I have heard about the myriad symptoms that affect patients living with IPF and how those symptoms are unique to each person’s experience. Some patients are plagued by the IPF cough and others don’t have a cough. I’ve heard professionals and advocates in the community talk about the difficulty of diagnosing and managing this disease because of how different it looks among patients. I met many patients at the Pulmonary Fibrosis Foundation summit in Texas who were dealing with a constant cough, but that isn’t something I experience on a regular basis.

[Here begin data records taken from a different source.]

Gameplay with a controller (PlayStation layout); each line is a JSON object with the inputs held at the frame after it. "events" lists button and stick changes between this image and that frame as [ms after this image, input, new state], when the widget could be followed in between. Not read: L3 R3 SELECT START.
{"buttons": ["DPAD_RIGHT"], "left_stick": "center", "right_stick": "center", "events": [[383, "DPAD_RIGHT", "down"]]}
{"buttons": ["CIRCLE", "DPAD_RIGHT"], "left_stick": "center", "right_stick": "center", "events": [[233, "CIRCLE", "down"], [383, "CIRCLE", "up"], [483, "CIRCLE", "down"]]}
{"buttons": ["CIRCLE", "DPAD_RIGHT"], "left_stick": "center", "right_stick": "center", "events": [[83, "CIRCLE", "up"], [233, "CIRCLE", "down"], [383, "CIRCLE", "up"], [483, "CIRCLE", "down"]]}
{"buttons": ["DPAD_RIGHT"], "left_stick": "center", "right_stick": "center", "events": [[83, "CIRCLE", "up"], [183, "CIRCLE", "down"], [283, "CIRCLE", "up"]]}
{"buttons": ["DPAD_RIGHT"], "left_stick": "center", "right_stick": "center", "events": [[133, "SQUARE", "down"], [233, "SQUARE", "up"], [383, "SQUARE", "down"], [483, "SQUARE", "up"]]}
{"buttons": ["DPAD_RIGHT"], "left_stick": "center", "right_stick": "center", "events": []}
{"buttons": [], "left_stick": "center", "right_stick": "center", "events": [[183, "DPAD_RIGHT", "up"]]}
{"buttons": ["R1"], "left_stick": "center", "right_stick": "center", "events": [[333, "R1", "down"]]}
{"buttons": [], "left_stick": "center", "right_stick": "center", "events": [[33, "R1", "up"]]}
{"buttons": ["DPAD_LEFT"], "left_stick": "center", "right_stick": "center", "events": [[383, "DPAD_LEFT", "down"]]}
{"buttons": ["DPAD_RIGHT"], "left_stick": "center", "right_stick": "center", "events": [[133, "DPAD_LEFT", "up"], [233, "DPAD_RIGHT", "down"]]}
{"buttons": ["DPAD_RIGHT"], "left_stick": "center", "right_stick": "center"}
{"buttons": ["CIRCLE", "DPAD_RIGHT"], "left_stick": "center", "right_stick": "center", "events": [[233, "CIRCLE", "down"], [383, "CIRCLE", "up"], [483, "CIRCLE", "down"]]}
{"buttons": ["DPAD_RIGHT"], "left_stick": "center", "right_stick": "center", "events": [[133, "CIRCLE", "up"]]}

Then I had a few “coughing spells” while I was in the hospital during my recent illnesses. I needed help from a percussion vest and a physical therapist to clear my lungs. The coughing was made worse because of the congestion, fluid, and infection in my lungs, combined with the fibrosis. It was difficult to breathe, and I began to fear coughing.

I now have a new understanding of what patients who experience the terrible, dry cough go through on a daily basis. While I was sympathetic to how difficult it must be to have the IPF cough, I now empathize with how it feels. Fortunately, my cough is subsiding as I heal. I know many patients aren’t this lucky.

I’ve had people compare breathlessness from illnesses such as bronchitis or a cold to living with IPF. While their intentions are good, I don’t believe IPF can compare to short-term viral or bacterial lung infections. With a cough from a lung infection, patients usually get relief from antibiotics. But those living with IPF will always experience a chronic cough. Tips on how to alleviate the IPF cough are a popular topic of discussion in our Pulmonary Fibrosis News Forums.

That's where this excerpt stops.